* _Input_
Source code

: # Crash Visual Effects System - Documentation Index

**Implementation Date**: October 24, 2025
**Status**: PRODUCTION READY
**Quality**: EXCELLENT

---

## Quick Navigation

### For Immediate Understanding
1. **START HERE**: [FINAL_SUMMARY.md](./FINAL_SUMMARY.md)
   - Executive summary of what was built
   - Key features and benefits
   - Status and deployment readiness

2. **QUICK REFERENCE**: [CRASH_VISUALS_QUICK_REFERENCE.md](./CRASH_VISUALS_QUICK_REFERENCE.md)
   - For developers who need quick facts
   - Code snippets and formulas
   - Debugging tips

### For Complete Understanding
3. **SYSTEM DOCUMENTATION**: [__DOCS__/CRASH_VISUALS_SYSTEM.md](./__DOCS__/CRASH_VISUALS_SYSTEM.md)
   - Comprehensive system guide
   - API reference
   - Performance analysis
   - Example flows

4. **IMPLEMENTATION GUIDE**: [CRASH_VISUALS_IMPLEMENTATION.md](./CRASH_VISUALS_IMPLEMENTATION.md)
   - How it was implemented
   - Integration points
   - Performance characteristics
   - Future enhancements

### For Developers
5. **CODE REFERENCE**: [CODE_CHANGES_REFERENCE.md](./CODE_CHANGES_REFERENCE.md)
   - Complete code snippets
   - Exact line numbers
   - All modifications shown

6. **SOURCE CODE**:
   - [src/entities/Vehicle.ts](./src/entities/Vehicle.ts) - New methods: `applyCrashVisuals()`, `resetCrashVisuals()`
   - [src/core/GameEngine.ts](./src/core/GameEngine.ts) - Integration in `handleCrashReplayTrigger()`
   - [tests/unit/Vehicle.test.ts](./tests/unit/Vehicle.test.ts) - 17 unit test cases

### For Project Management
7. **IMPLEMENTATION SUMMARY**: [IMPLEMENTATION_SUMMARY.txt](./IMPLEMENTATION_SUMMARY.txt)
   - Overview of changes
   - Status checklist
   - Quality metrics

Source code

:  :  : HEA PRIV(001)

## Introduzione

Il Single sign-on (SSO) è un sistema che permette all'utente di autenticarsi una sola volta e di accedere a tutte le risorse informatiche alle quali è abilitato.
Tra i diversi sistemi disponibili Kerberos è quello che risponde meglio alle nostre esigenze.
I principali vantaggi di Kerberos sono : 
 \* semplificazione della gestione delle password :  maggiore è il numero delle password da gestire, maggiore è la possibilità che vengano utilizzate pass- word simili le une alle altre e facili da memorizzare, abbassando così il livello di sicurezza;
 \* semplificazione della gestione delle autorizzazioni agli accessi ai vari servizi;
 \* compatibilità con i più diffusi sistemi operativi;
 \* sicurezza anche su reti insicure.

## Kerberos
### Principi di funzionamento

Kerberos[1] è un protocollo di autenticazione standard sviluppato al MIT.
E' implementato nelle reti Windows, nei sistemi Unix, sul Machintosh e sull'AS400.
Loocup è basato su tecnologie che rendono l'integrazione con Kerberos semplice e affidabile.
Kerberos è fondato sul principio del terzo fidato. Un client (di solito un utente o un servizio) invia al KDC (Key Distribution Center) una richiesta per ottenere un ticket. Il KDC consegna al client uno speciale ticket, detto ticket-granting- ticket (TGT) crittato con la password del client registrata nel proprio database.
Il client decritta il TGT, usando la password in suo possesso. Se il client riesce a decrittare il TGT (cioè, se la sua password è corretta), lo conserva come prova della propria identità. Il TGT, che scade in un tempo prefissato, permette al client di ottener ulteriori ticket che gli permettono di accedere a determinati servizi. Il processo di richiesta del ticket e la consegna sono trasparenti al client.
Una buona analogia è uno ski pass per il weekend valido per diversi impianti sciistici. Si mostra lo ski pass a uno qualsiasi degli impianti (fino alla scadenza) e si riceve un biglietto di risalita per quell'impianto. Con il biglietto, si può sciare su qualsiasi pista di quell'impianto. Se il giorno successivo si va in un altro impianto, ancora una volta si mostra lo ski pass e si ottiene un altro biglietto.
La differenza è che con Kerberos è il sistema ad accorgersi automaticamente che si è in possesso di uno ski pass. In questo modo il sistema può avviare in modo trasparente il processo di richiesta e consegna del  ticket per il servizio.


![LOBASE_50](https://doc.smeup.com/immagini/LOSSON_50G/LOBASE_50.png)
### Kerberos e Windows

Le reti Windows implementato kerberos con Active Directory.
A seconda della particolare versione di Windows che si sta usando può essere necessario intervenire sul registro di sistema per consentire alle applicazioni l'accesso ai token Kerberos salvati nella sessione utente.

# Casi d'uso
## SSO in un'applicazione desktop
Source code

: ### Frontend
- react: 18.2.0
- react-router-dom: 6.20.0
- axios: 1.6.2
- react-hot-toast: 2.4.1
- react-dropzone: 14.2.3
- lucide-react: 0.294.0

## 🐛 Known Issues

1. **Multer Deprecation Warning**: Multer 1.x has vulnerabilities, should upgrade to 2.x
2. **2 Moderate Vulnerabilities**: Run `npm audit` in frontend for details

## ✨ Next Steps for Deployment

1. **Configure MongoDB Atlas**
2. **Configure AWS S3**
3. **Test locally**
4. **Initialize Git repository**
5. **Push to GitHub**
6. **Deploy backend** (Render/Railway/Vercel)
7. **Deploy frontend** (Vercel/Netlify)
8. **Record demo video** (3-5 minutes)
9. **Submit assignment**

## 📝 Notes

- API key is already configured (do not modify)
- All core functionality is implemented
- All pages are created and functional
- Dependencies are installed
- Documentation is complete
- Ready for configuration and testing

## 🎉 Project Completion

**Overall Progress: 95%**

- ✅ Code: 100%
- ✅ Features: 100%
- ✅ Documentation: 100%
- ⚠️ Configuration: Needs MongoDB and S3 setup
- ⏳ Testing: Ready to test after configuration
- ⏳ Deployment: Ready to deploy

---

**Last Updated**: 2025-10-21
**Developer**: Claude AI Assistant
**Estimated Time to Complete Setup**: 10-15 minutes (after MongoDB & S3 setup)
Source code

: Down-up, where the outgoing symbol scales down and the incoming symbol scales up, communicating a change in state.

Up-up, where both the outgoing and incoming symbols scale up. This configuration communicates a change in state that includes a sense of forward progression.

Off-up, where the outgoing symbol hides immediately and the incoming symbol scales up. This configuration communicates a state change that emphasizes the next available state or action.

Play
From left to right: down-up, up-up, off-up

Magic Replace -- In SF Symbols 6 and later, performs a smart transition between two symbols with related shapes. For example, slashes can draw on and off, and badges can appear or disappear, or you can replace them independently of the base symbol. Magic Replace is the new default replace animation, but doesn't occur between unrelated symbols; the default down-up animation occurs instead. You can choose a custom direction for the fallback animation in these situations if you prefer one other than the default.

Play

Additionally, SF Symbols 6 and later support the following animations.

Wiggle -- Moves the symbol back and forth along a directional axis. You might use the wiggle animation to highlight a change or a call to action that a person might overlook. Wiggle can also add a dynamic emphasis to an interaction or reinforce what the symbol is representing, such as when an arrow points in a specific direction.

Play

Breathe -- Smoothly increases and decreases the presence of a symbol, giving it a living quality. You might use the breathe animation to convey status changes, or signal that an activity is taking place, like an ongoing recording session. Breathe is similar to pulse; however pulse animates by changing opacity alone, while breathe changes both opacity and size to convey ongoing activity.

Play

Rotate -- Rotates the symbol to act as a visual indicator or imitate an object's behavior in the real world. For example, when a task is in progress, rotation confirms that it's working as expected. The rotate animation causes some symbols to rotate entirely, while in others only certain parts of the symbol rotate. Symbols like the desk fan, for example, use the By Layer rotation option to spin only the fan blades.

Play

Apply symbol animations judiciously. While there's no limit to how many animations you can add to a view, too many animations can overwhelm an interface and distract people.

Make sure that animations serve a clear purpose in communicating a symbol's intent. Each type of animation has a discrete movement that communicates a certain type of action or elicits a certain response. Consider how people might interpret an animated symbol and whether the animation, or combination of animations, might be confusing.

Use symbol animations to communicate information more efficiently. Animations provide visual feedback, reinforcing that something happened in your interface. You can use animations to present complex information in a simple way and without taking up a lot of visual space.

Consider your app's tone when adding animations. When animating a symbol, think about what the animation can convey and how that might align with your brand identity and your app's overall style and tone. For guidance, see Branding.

* _What to do_
Turn the lines in the records, from the line that contains "Kerberos[1] è un" through the line that contains "Loocup è basato", into a JSON list of strings with one string per line, leaving out blank lines.

* _Answer space_
[
  "Kerberos[1] è un protocollo di autenticazione standard sviluppato al MIT.",
  "E' implementato nelle reti Windows, nei sistemi Unix, sul Machintosh e sull'AS400.",
  "Loocup è basato su tecnologie che rendono l'integrazione con Kerberos semplice e affidabile."
]